Tread Lightly 2019 a success!

Councillor Waseem Zaffar speaking at Tread Lightly

Birmingham faith communities explore ways to address the climate emergency at ‘Tread Lightly’ event.

Over 40 people from Birmingham’s diverse faith communities gathered at the Sri Ram Mandir Hindu Temple in Sparkbrook on Sunday 17 November for the fourth ‘Tread Lightly’ interfaith event.

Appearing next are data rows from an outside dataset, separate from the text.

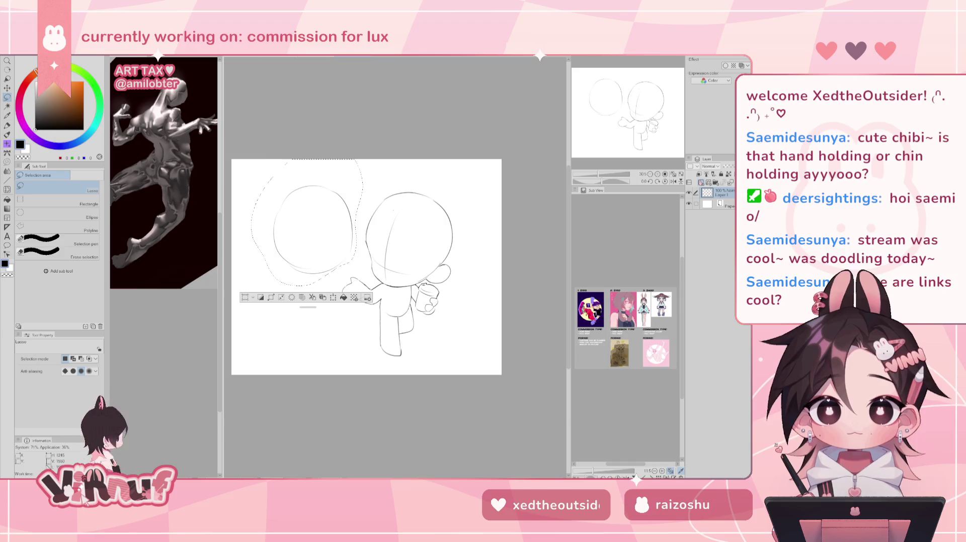
left_click(702, 182)
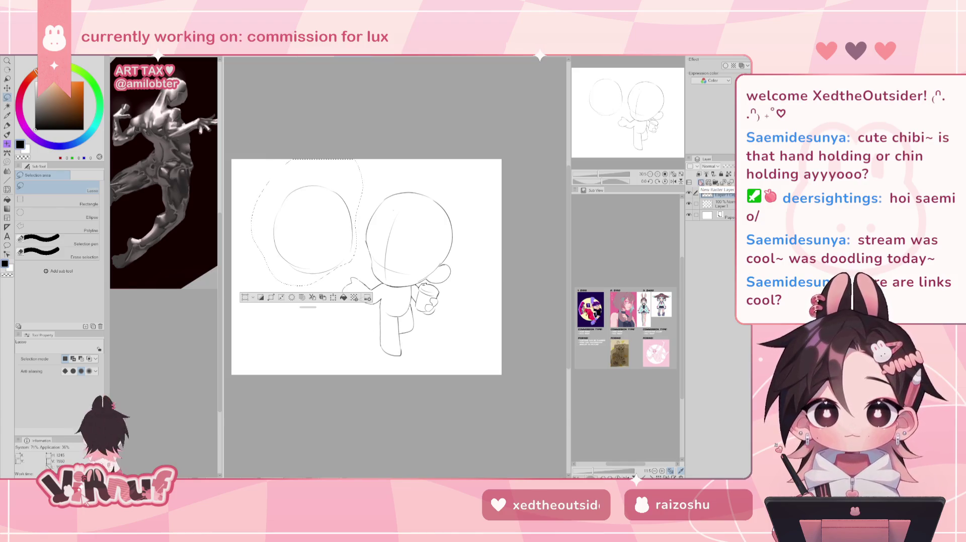
key("ctrl+d")
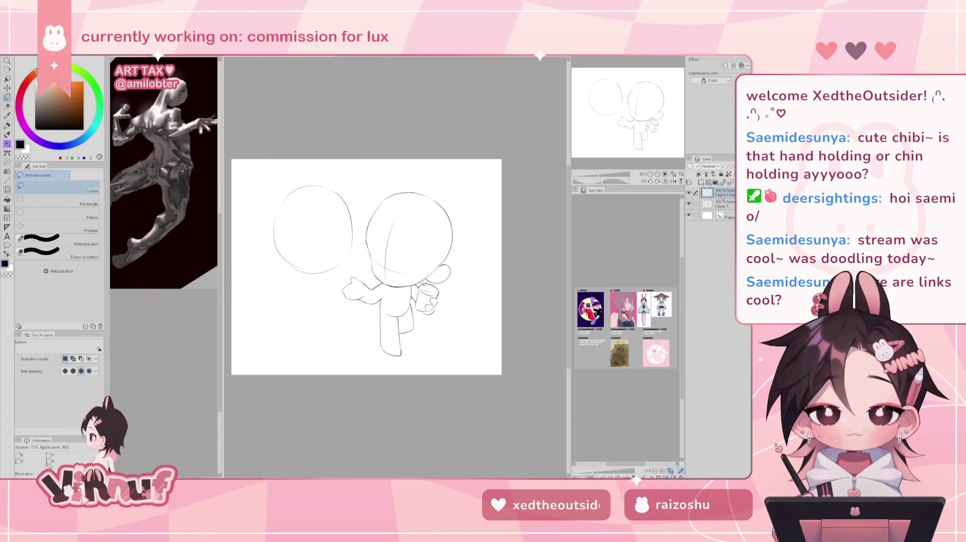
left_click(720, 204)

The afternoon was coordinated by Footsteps, a project of Birmingham Council of Faiths, and included a talk by Councillor Waseem Zaffar, a ‘community environment fair’ and discussions about what people would like to see change in their communities. 

The event was held in the wake of the declaration of a ‘Climate Emergency’ in June 2019 and the recent announcement of the membership of the Councils’ ‘Route to Zero’ (R20) task force, which will bring recommendations to the full council meeting in Spring 2020. The event highlights the continuing concern felt by many people of faith about the environment and the need to care for the planet.

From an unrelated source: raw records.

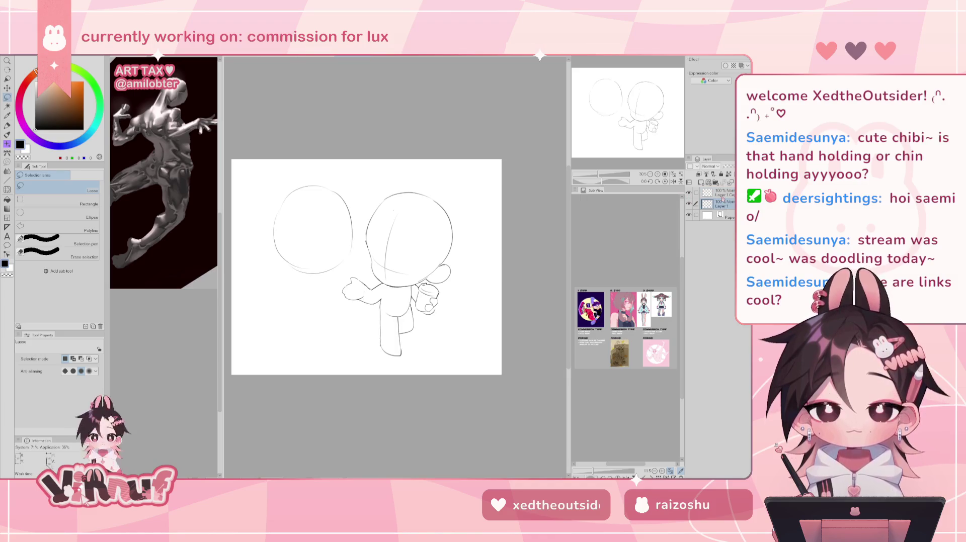
mouse_move(361, 208)
left_mouse_down()
mouse_move(443, 171)
mouse_move(455, 287)
mouse_move(385, 282)
mouse_move(355, 242)
mouse_move(477, 259)
mouse_move(443, 284)
mouse_move(433, 280)
left_mouse_up()
Undo the arc drawn around the chibi's head and lasso around the right head circle.
key("ctrl+z")
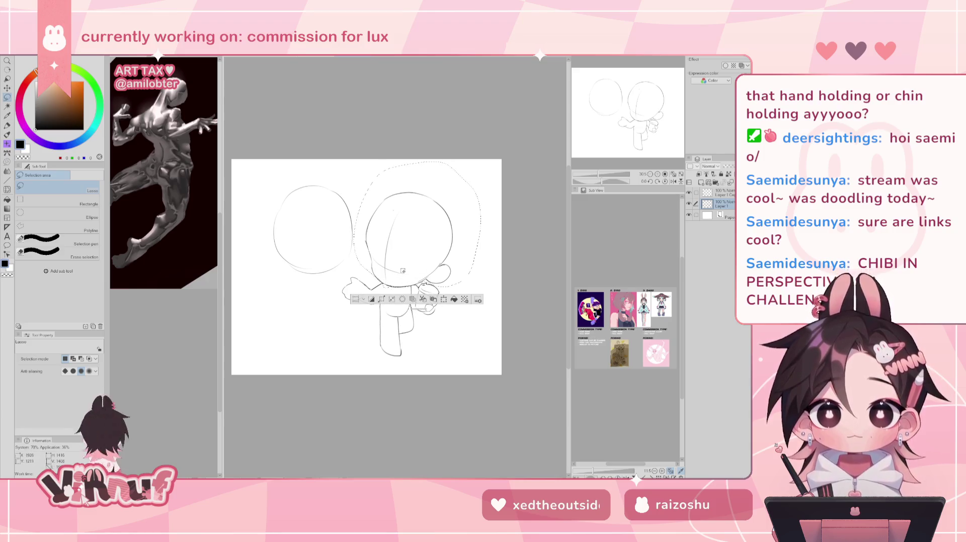
left_click_drag(404, 271, 387, 284)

In his talk (pictured above) Councillor Waseem said that the Council’s Climate Emergency Declaration was partly a result of pressure from the faith communities. He spoke about the dangerously high levels of air pollution in the city and the need to switch to more cycling, walking and public transport, highlighting the fact that there are over 250 thousand car journeys of less than a mile every day in Birmingham.

Other speakers were from Clifton Road Mosque, St John’s Church in Sparkbrook, SEWA UK and the Brum Breathes projects. Participants also had the opportunity to explore different issues at the community environment fair, with discussions ranging from working with schools and young people work to interfaith climate walks.

In their Climate Emergency Declaration, Birmingham City Council have committed to ‘taking communities with them’. The event gave the chance for people from the local community to put their concerns to the council task force, as well as highlight their hopes for a ‘Greener Birmingham’.

A purple wall dotted with ideas from participants.
The ‘purple wall’ we created with the ‘next steps’ each of us was intending to take, our ‘green dreams’ about for the future and, in blue, our messages to the City Council Climate Emergency taskforce.

Suggestions from participants included cutting meat from school dinners, more community growing spaces, better routes along canals for bikes and wheelchairs, cheaper and better public transport and enabling car free school runs.

One participant described the event as “a unique opportunity and I came away inspired and changed.”